Friday, February 8, 2008

How to create a colorized black and white photo in Gimp

* Open your photo in GIMP
* Go to the "Layers" menu and select "Duplicate Layer". This is like taking two copies of your photo and setting one ontop of the other.
* Go to the "Windows" menu, choose "Dockable Dialogs" and then choose "Layers".
* A new (small) window should open and you should see the two layers you now have in the "Layers" box.
* Click on the top layer in the "Layers" box (it should be called "Background copy") to make that layer the "active" one that you'll be working on, then right-click on it and a bunch of options will appear. Choose "Add Alpha Channel" (near the bottom).

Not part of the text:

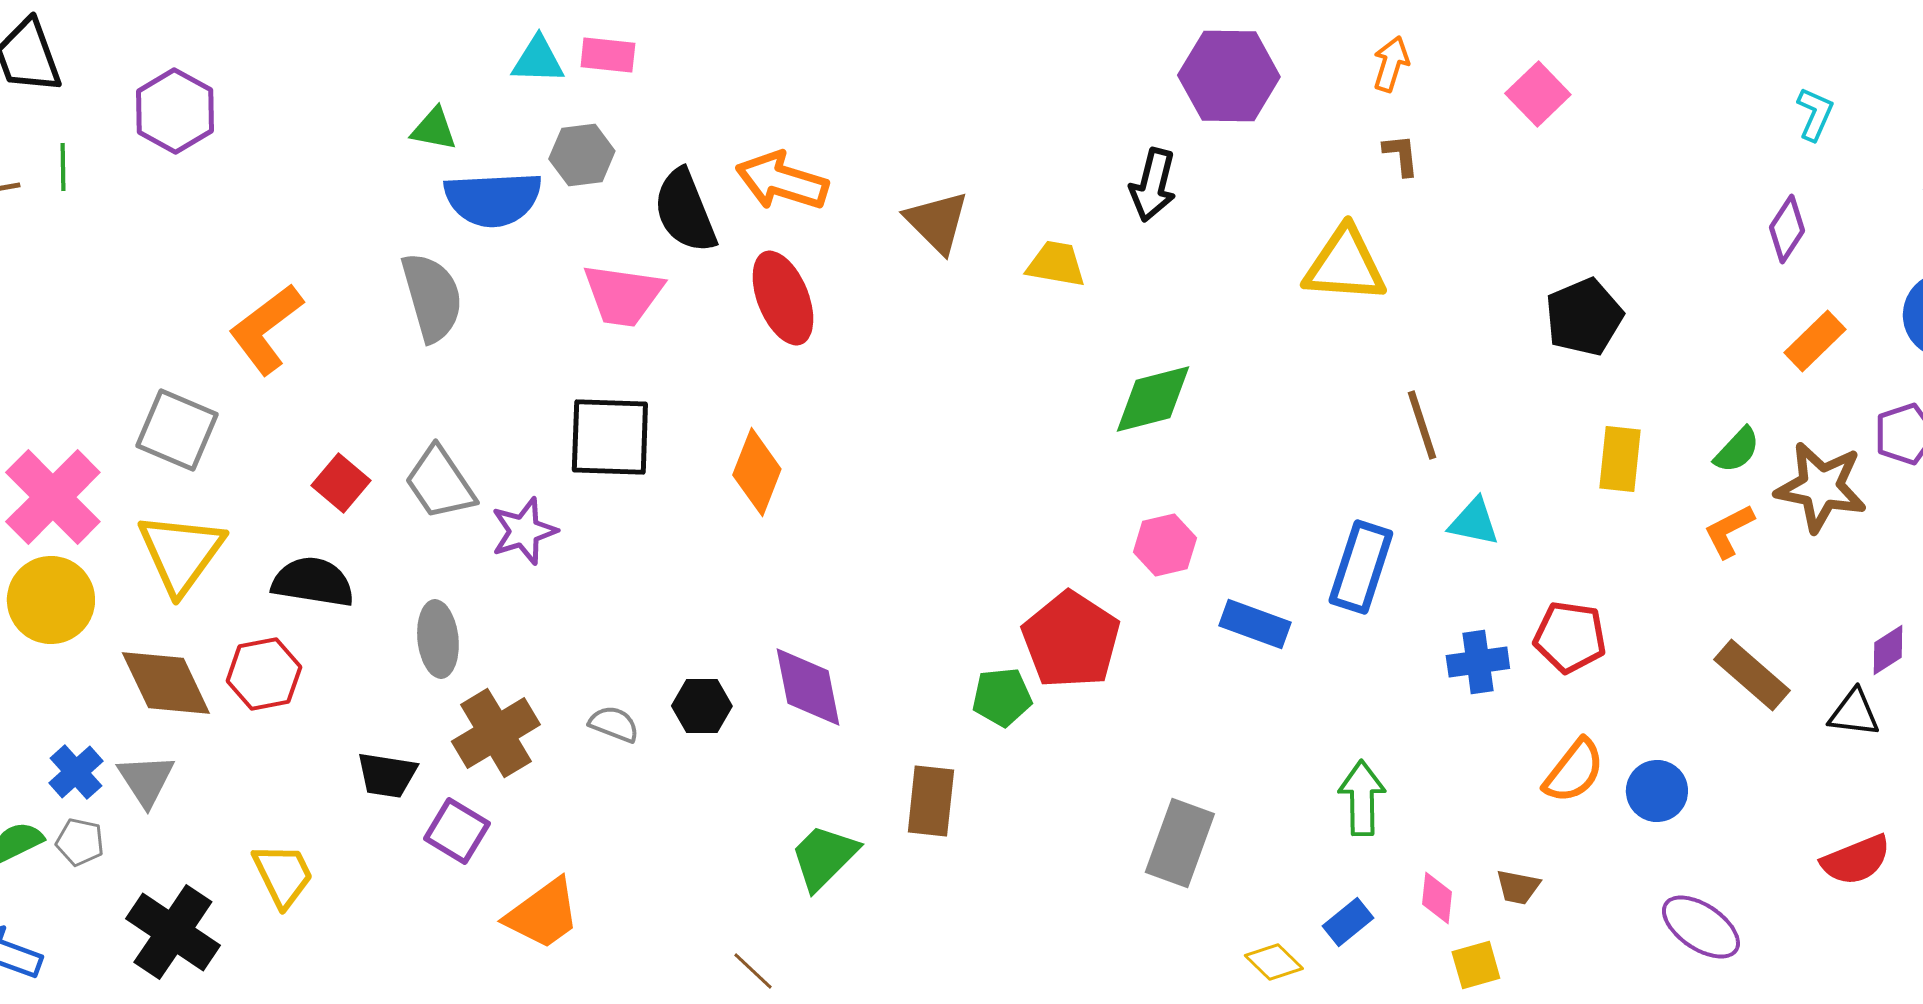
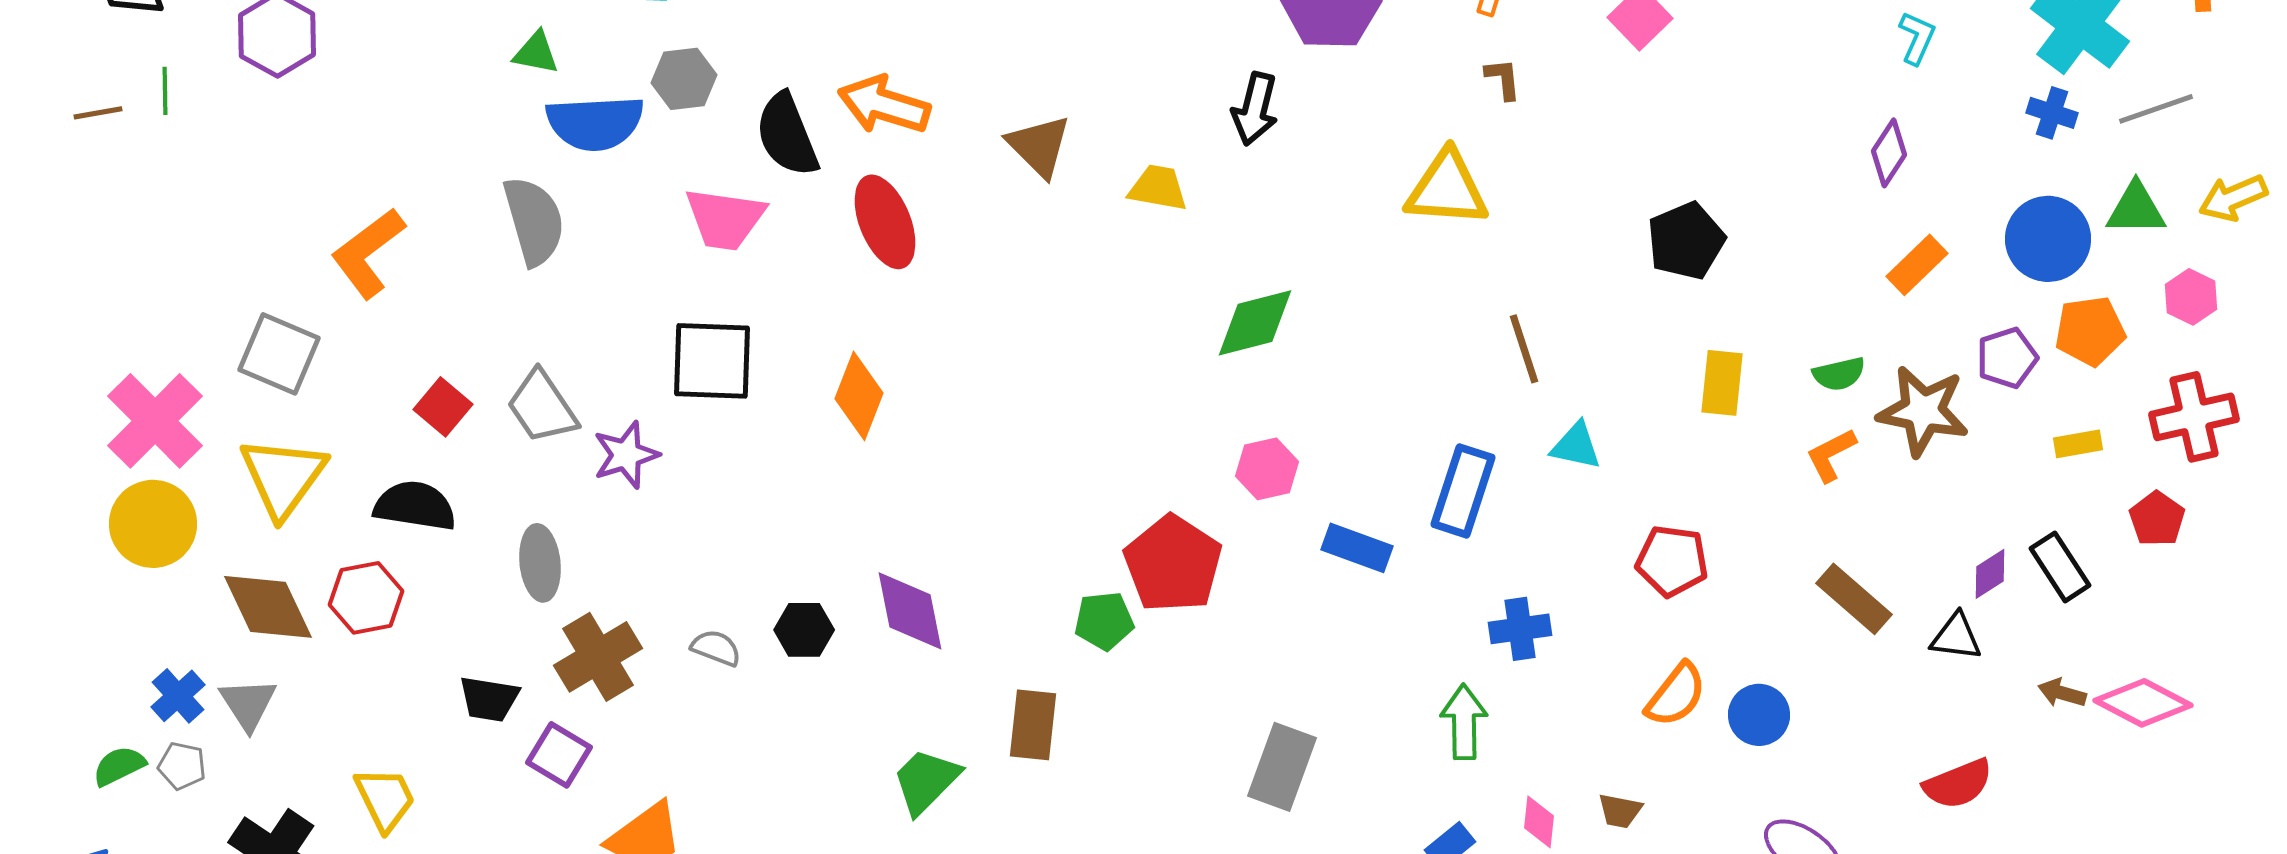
green semicircle: (1737, 450) -> (1839, 374), turned 34
blue cross: (1478, 662) -> (1520, 629), moved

This will allow you to erase the top layer and see all the way through to the bottom photo in the next couple steps instead of it being white underneath.
* Go back to the window with your photo on it and click on the "Colors" menu, then choose "Desaturate". In the next window try "Average" -this usually gives a good result; it will make the top layer black and white.
* (Optional) The photo on the bottom is still in color; you just can't see it because it's under the copy we just converted to black kand white. To demonstrate that the original is still under there, click on the little eye next to the "Background" layer in the "Layers" box. That eye tells you that the layer is visible, clicking on it to remove the eye makes it invisible so you can see the layer(s) underneath. Bottom line: If you do this, you'll see the color version re-appear. When you are done, re-check the box so the top layer (the black and white one) is visible again.
* Make sure the "Background copy" layer is "active" by clicking on it in the "Layers" box.
* In the "Toolbox " window (the one with all the icons on it), select the "Eraser" (the little pink square icon).
* Erase the parts of the top layer (the black and white one) where you want to see the bottom layer (the color one) through it. (If it's a large area, you may want to do a rough selection with the lasso tool first and delete a large portion of it that way, then use the eraser tool to just do the fine details around the edges.
* Then go to the "Image" menu and choose "Flatten Image".
* Save the file and you are done!

2 comments:

defifty said...

Well written and easy to follow. The results were amazing

Mackenzie said...

Can you update this one to where you colorize a black and white photo in gimp? Especially if you are starting off with a black and white photo?